### [ASSIGNMENT]
Retype the data that follows exactly. No pictures belong in the copy.

RECORDS SUPPLIED below:

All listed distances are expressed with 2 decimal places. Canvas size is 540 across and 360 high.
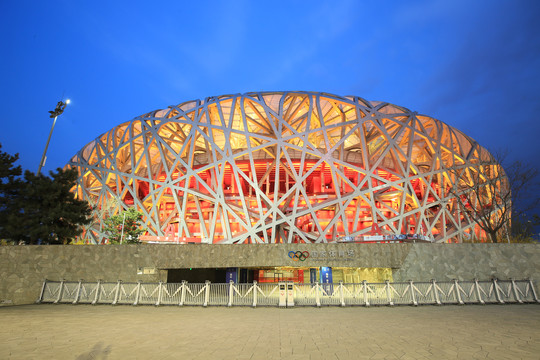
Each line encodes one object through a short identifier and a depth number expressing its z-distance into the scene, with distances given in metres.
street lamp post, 21.09
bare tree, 25.64
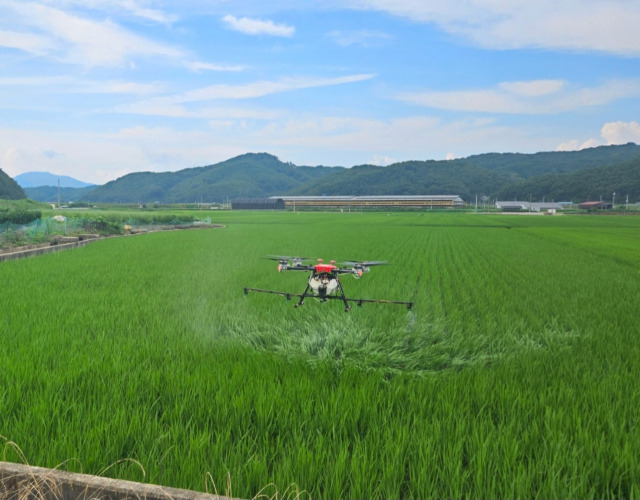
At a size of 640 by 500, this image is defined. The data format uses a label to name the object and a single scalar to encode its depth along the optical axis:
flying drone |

End of RECORDS SUPPLIED.

### [ANSWER TO THIS EXERCISE]
All listed distances are expressed with 2 decimal places. Canvas size is 540 across and 360 high.
Each line encodes one object through a short identifier and a depth number expressing its z-distance into the scene, with distances given in metres.
street lamp post, 21.09
bare tree, 25.64
At a size of 640 by 500, this image is defined. The data format uses a label to name the object and a single scalar to encode its depth along the optical axis:
flying drone |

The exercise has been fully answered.